SGLang is designed for large-scale AI deployments, supporting both tensor parallelism (TP) and data parallelism (DP) to efficiently distribute computations across multiple GPUs.

Tensor parallelism allows models to split computations across different GPUs, thus reducing memory overhead for large-scale inference and training. Data parallelism allows multiple instances of a model to process distinct inputs simultaneously and improves throughput.

SGLang leverages AMD’s latest GPU advancements to ensure optimal performance when deploying LLMs on Instinct GPUs. By integrating parallelism strategies and hardware-specific enhancements, SGLang ensures that AI-based applications scale effectively.

Quantization and Performance

SGLang offers many quantization techniques (FP8/INT4/AWQ/GPTQ) to improve model efficiency without significantly compromising accuracy. Quantization reduces the precision of model parameters and computations—lowering memory consumption and computational costs—and decreases model size required for inference.

Larger models can thus fit into less powerful GPUs, as less GPU memory is required to store and process the model, thereby reducing the hardware constraints associated with robust AI applications. This makes it possible to deploy advanced language and multimodal models on consumer-grade GPUs, which would otherwise struggle to handle workloads due to limited memory availability. Cloud-based AI deployments can also leverage this feature to operate more cost-effectively, as organizations can run large-scale models on cheaper, lower-memory GPUs without sacrificing too much performance.

Use Cases and Applications

Natural Language Processing (NLP) Tasks

SGLang enhances the development and execution of complex NLP workflows, and is especially applicable to the following tasks:

Interactive AI assistants: SGLang’s users can leverage the system’s native chaining capabilities towards fast response times. This allows responses to be generated dynamically while maintaining contextual awareness across multiple queries, thus enabling real-time interaction.

Multimodal applications: SGLang enables easy integration of vision and language models, allowing for the development of multimodal applications such as video captioning, interactive storytelling, and AI-driven content generation in which visual and textual data are processed together.

Scalable backends for generative AI: SGLang employs efficient parallelism, optimized inference scheduling, and dynamic resource allocation and thus allows AI applications to scale properly while maintaining low latency and high performance. Automated content generation platforms and other AI applications that require robust and scalable backends benefit greatly from SGLang.

Conversational AI: SGLang’s advanced prompting techniques and support of multiple generation calls allows chatbots and virtual assistants to quickly adapt responses based on user queries, giving these AI-driven applications the ability to provide context-aware interactions.

Automated data report generation: SGLang’s structured input-output capabilities streamlines processes like data analysis, allowing a model to take in raw data, generate detailed insights, and format them into structured reports.

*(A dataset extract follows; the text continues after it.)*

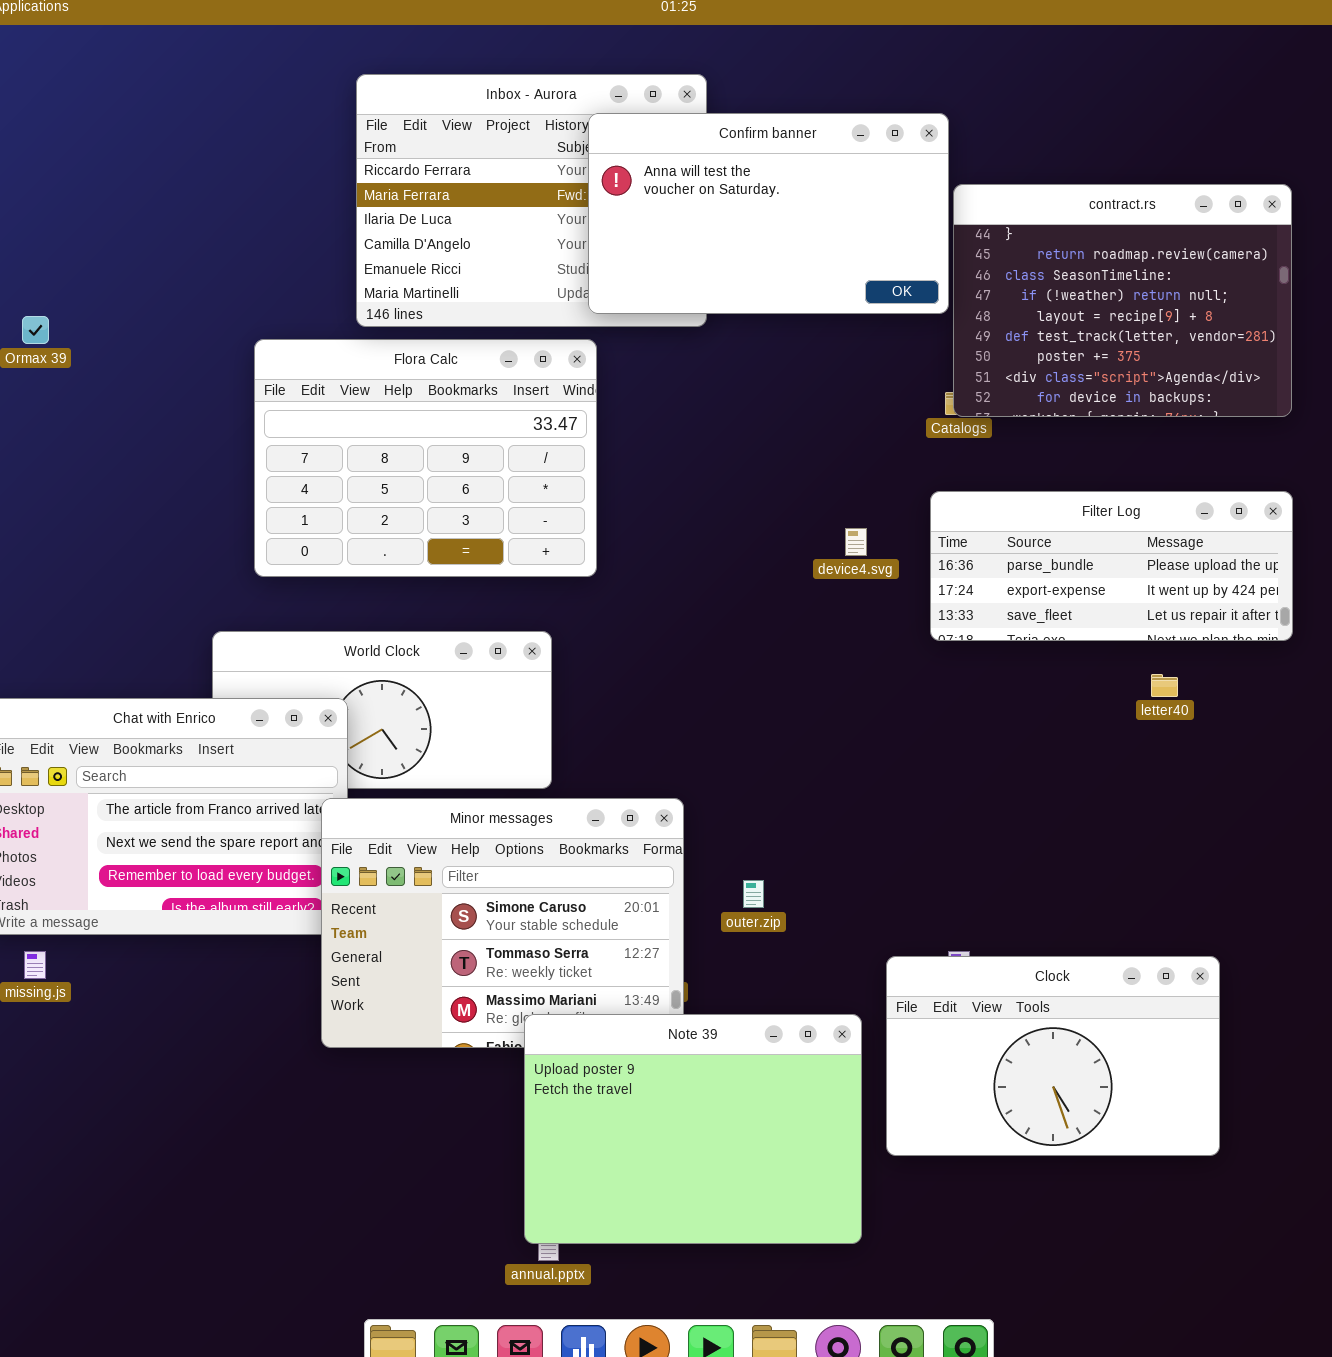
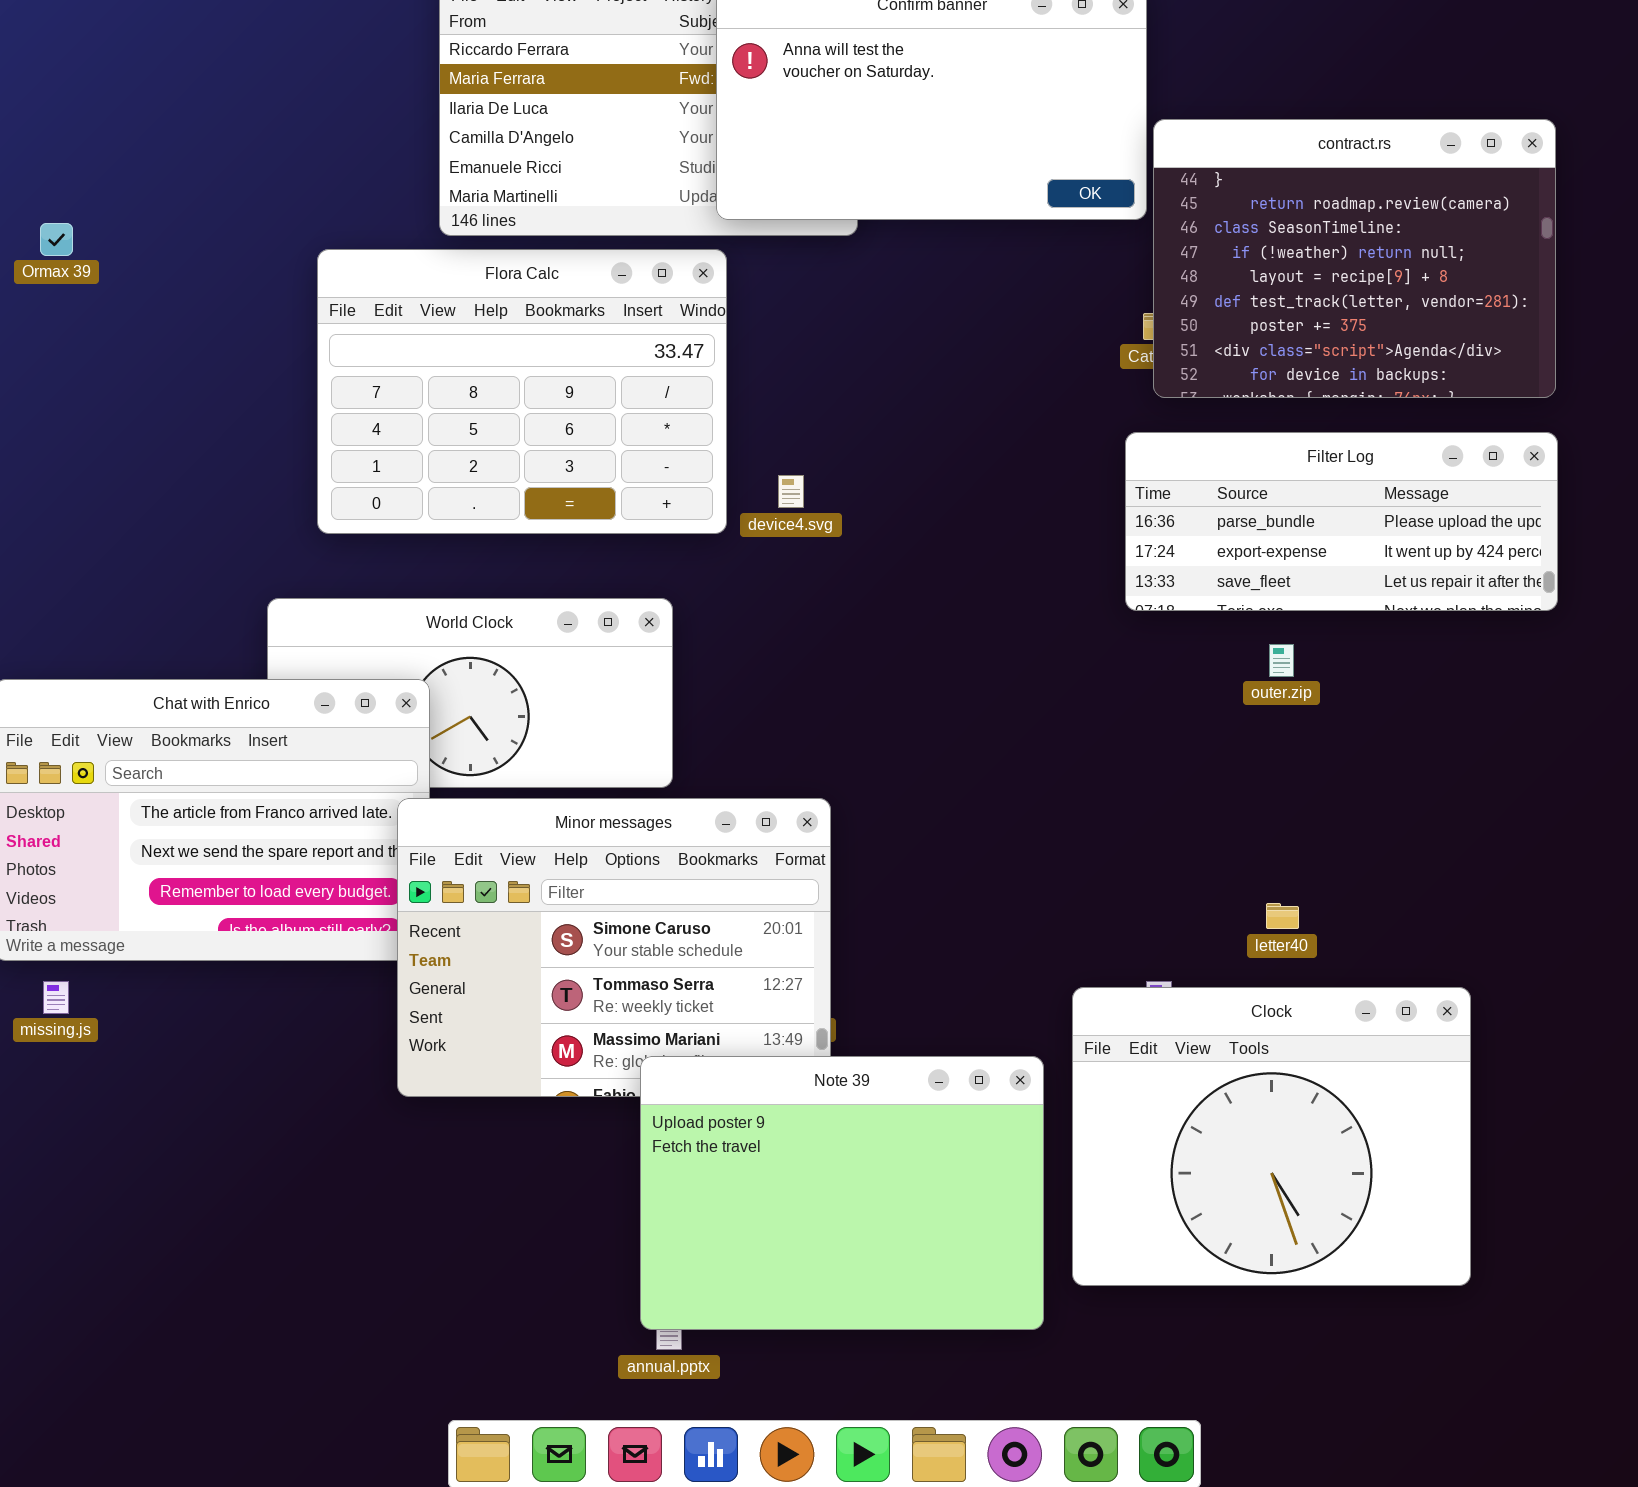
contract.rs: [953,184,1292,417] -> [1153,119,1556,398], moved
device4.svg: [845,528,867,556] -> [778,475,804,508], moved
letter40: [1151,674,1178,697] -> [1266,903,1299,929], moved
outer.zip: [743,880,764,908] -> [1269,644,1294,677], moved
Clock: [886,956,1220,1156] -> [1072,987,1471,1286], resized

Computer Vision (CV) Tasks

SGLang also provides notable benefits on CV tasks:

Optimized execution for LLaVA NeXT: SGLang abstracts away the complexity of setting up and running the LLaVA NeXT 8B model, allowing users to deploy the model with just a few API calls. The zero-overhead batch scheduler feature ensures that image and text inputs are processed efficiently, minimizing latency and maximizing GPU utilization.

AI-powered image understanding: SGLang enables smooth deployment of LLaVa NeXT, allowing applications to analyze and interpret images and automatically generate detailed and context-aware captions for images.
Interactive AI tutors: By integrating LLaVA NeXT with SGLang, users can develop AI-powered tutors that can answer questions given visual content, thus enhancing STEM education by allowing students to upload handwritten notes or questions and receive step-by-step explanations in real-time.